## Assigned task
Write out every entry exactly; the pictures do not belong in the copy.

*** Raw data Section Begins ***

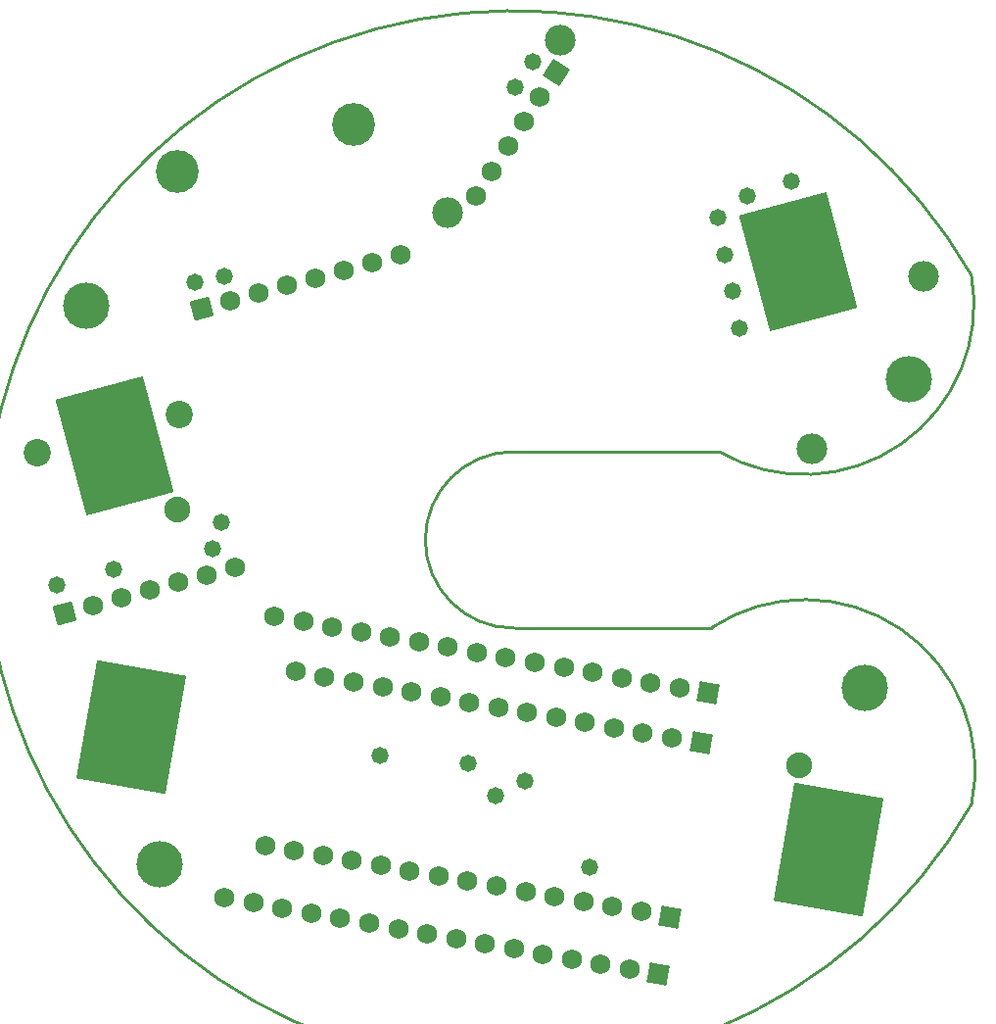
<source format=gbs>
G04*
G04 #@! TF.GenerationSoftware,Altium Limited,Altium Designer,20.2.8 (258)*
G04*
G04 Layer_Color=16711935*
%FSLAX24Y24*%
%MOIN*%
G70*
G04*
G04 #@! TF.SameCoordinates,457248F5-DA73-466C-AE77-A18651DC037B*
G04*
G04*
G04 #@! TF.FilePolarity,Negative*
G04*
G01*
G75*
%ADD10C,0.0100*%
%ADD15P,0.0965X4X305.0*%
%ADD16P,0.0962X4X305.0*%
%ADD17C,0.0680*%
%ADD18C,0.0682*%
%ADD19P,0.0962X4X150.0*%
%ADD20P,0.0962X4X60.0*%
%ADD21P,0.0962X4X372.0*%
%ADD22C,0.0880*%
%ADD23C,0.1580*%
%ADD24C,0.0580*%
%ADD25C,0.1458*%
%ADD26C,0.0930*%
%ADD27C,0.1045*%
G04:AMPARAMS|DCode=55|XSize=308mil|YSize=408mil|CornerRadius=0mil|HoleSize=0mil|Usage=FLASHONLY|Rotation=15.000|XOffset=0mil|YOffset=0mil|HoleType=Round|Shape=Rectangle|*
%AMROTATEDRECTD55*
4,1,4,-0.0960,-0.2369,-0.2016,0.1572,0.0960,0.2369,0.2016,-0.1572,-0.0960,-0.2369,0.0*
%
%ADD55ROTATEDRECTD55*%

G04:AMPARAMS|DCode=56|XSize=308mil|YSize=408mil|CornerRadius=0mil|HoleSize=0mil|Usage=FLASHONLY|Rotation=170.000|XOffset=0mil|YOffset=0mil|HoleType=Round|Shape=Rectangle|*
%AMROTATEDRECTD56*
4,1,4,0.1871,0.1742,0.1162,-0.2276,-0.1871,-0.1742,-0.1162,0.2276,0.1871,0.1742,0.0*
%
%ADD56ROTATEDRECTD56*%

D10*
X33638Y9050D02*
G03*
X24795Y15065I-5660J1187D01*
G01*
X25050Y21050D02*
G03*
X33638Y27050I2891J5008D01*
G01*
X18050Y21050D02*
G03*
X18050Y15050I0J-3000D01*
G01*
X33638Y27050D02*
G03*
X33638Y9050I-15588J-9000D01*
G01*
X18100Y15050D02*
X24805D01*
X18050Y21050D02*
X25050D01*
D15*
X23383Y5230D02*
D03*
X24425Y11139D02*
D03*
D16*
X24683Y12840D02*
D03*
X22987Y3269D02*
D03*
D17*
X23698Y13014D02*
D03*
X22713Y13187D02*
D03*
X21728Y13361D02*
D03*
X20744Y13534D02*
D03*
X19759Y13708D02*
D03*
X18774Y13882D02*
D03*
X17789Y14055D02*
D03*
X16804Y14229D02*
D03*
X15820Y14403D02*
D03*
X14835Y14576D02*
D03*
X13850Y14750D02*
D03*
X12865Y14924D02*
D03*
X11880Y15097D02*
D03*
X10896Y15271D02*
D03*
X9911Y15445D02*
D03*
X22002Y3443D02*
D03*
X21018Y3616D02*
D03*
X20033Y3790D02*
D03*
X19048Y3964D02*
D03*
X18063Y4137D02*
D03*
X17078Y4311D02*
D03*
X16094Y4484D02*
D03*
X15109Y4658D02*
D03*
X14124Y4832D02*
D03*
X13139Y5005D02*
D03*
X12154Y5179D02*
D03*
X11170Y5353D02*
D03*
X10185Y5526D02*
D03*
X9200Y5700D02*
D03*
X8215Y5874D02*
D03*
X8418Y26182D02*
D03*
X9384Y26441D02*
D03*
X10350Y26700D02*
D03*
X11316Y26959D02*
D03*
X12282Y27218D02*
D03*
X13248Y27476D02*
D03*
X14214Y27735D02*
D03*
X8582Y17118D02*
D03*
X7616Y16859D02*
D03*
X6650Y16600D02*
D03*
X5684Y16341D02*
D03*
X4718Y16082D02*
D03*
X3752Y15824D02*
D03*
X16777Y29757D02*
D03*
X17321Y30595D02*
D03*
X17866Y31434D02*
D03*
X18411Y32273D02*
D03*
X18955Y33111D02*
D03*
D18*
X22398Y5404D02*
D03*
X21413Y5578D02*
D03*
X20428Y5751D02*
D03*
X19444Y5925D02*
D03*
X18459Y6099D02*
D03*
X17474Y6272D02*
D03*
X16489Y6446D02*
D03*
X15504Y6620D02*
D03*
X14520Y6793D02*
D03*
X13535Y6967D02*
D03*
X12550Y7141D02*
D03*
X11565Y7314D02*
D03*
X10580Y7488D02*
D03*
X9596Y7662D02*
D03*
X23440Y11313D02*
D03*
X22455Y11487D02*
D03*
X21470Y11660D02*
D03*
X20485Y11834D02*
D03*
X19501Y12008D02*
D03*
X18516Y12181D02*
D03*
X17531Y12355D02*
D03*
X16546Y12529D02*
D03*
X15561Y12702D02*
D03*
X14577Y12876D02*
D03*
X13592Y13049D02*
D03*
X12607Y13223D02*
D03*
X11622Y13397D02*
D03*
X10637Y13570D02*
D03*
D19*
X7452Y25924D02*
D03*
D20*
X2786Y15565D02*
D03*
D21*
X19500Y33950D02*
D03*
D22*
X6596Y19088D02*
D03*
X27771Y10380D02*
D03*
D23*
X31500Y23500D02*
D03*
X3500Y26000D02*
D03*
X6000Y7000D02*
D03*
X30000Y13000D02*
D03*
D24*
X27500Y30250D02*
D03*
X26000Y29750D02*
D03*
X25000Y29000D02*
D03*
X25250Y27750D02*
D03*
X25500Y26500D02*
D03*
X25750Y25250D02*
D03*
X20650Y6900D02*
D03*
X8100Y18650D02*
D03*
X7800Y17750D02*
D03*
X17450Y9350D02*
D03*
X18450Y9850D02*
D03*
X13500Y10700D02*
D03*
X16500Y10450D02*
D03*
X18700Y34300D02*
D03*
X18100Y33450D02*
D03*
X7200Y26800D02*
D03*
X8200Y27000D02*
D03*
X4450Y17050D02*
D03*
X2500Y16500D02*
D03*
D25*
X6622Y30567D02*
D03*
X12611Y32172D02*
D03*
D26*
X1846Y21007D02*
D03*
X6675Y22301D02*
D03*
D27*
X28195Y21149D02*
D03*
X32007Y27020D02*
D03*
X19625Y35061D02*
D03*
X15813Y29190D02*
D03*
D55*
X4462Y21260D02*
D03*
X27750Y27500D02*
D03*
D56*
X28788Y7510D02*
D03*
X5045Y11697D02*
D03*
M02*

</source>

*** Raw data Section Ends ***

## Solution for this task
<source format=gbs>
G04*
G04 #@! TF.GenerationSoftware,Altium Limited,Altium Designer,20.2.8 (258)*
G04*
G04 Layer_Color=16711935*
%FSLAX24Y24*%
%MOIN*%
G70*
G04*
G04 #@! TF.SameCoordinates,457248F5-DA73-466C-AE77-A18651DC037B*
G04*
G04*
G04 #@! TF.FilePolarity,Negative*
G04*
G01*
G75*
%ADD10C,0.0100*%
%ADD15P,0.0965X4X305.0*%
%ADD16P,0.0962X4X305.0*%
%ADD17C,0.0680*%
%ADD18C,0.0682*%
%ADD19P,0.0962X4X150.0*%
%ADD20P,0.0962X4X60.0*%
%ADD21P,0.0962X4X372.0*%
%ADD22C,0.0880*%
%ADD23C,0.1580*%
%ADD24C,0.0580*%
%ADD25C,0.1458*%
%ADD26C,0.0930*%
%ADD27C,0.1045*%
G04:AMPARAMS|DCode=55|XSize=308mil|YSize=408mil|CornerRadius=0mil|HoleSize=0mil|Usage=FLASHONLY|Rotation=15.000|XOffset=0mil|YOffset=0mil|HoleType=Round|Shape=Rectangle|*
%AMROTATEDRECTD55*
4,1,4,-0.0960,-0.2369,-0.2016,0.1572,0.0960,0.2369,0.2016,-0.1572,-0.0960,-0.2369,0.0*
%
%ADD55ROTATEDRECTD55*%

G04:AMPARAMS|DCode=56|XSize=308mil|YSize=408mil|CornerRadius=0mil|HoleSize=0mil|Usage=FLASHONLY|Rotation=170.000|XOffset=0mil|YOffset=0mil|HoleType=Round|Shape=Rectangle|*
%AMROTATEDRECTD56*
4,1,4,0.1871,0.1742,0.1162,-0.2276,-0.1871,-0.1742,-0.1162,0.2276,0.1871,0.1742,0.0*
%
%ADD56ROTATEDRECTD56*%

D10*
X33638Y9050D02*
G03*
X24795Y15065I-5660J1187D01*
G01*
X25050Y21050D02*
G03*
X33638Y27050I2891J5008D01*
G01*
X18050Y21050D02*
G03*
X18050Y15050I0J-3000D01*
G01*
X33638Y27050D02*
G03*
X33638Y9050I-15588J-9000D01*
G01*
X18100Y15050D02*
X24805D01*
X18050Y21050D02*
X25050D01*
D15*
X23383Y5230D02*
D03*
X24425Y11139D02*
D03*
D16*
X24683Y12840D02*
D03*
X22987Y3269D02*
D03*
D17*
X23698Y13014D02*
D03*
X22713Y13187D02*
D03*
X21728Y13361D02*
D03*
X20744Y13534D02*
D03*
X19759Y13708D02*
D03*
X18774Y13882D02*
D03*
X17789Y14055D02*
D03*
X16804Y14229D02*
D03*
X15820Y14403D02*
D03*
X14835Y14576D02*
D03*
X13850Y14750D02*
D03*
X12865Y14924D02*
D03*
X11880Y15097D02*
D03*
X10896Y15271D02*
D03*
X9911Y15445D02*
D03*
X22002Y3443D02*
D03*
X21018Y3616D02*
D03*
X20033Y3790D02*
D03*
X19048Y3964D02*
D03*
X18063Y4137D02*
D03*
X17078Y4311D02*
D03*
X16094Y4484D02*
D03*
X15109Y4658D02*
D03*
X14124Y4832D02*
D03*
X13139Y5005D02*
D03*
X12154Y5179D02*
D03*
X11170Y5353D02*
D03*
X10185Y5526D02*
D03*
X9200Y5700D02*
D03*
X8215Y5874D02*
D03*
X8418Y26182D02*
D03*
X9384Y26441D02*
D03*
X10350Y26700D02*
D03*
X11316Y26959D02*
D03*
X12282Y27218D02*
D03*
X13248Y27476D02*
D03*
X14214Y27735D02*
D03*
X8582Y17118D02*
D03*
X7616Y16859D02*
D03*
X6650Y16600D02*
D03*
X5684Y16341D02*
D03*
X4718Y16082D02*
D03*
X3752Y15824D02*
D03*
X16777Y29757D02*
D03*
X17321Y30595D02*
D03*
X17866Y31434D02*
D03*
X18411Y32273D02*
D03*
X18955Y33111D02*
D03*
D18*
X22398Y5404D02*
D03*
X21413Y5578D02*
D03*
X20428Y5751D02*
D03*
X19444Y5925D02*
D03*
X18459Y6099D02*
D03*
X17474Y6272D02*
D03*
X16489Y6446D02*
D03*
X15504Y6620D02*
D03*
X14520Y6793D02*
D03*
X13535Y6967D02*
D03*
X12550Y7141D02*
D03*
X11565Y7314D02*
D03*
X10580Y7488D02*
D03*
X9596Y7662D02*
D03*
X23440Y11313D02*
D03*
X22455Y11487D02*
D03*
X21470Y11660D02*
D03*
X20485Y11834D02*
D03*
X19501Y12008D02*
D03*
X18516Y12181D02*
D03*
X17531Y12355D02*
D03*
X16546Y12529D02*
D03*
X15561Y12702D02*
D03*
X14577Y12876D02*
D03*
X13592Y13049D02*
D03*
X12607Y13223D02*
D03*
X11622Y13397D02*
D03*
X10637Y13570D02*
D03*
D19*
X7452Y25924D02*
D03*
D20*
X2786Y15565D02*
D03*
D21*
X19500Y33950D02*
D03*
D22*
X6596Y19088D02*
D03*
X27771Y10380D02*
D03*
D23*
X31500Y23500D02*
D03*
X3500Y26000D02*
D03*
X6000Y7000D02*
D03*
X30000Y13000D02*
D03*
D24*
X27500Y30250D02*
D03*
X26000Y29750D02*
D03*
X25000Y29000D02*
D03*
X25250Y27750D02*
D03*
X25500Y26500D02*
D03*
X25750Y25250D02*
D03*
X20650Y6900D02*
D03*
X8100Y18650D02*
D03*
X7800Y17750D02*
D03*
X17450Y9350D02*
D03*
X18450Y9850D02*
D03*
X13500Y10700D02*
D03*
X16500Y10450D02*
D03*
X18700Y34300D02*
D03*
X18100Y33450D02*
D03*
X7200Y26800D02*
D03*
X8200Y27000D02*
D03*
X4450Y17050D02*
D03*
X2500Y16500D02*
D03*
D25*
X6622Y30567D02*
D03*
X12611Y32172D02*
D03*
D26*
X1846Y21007D02*
D03*
X6675Y22301D02*
D03*
D27*
X28195Y21149D02*
D03*
X32007Y27020D02*
D03*
X19625Y35061D02*
D03*
X15813Y29190D02*
D03*
D55*
X4462Y21260D02*
D03*
X27750Y27500D02*
D03*
D56*
X28788Y7510D02*
D03*
X5045Y11697D02*
D03*
M02*

</source>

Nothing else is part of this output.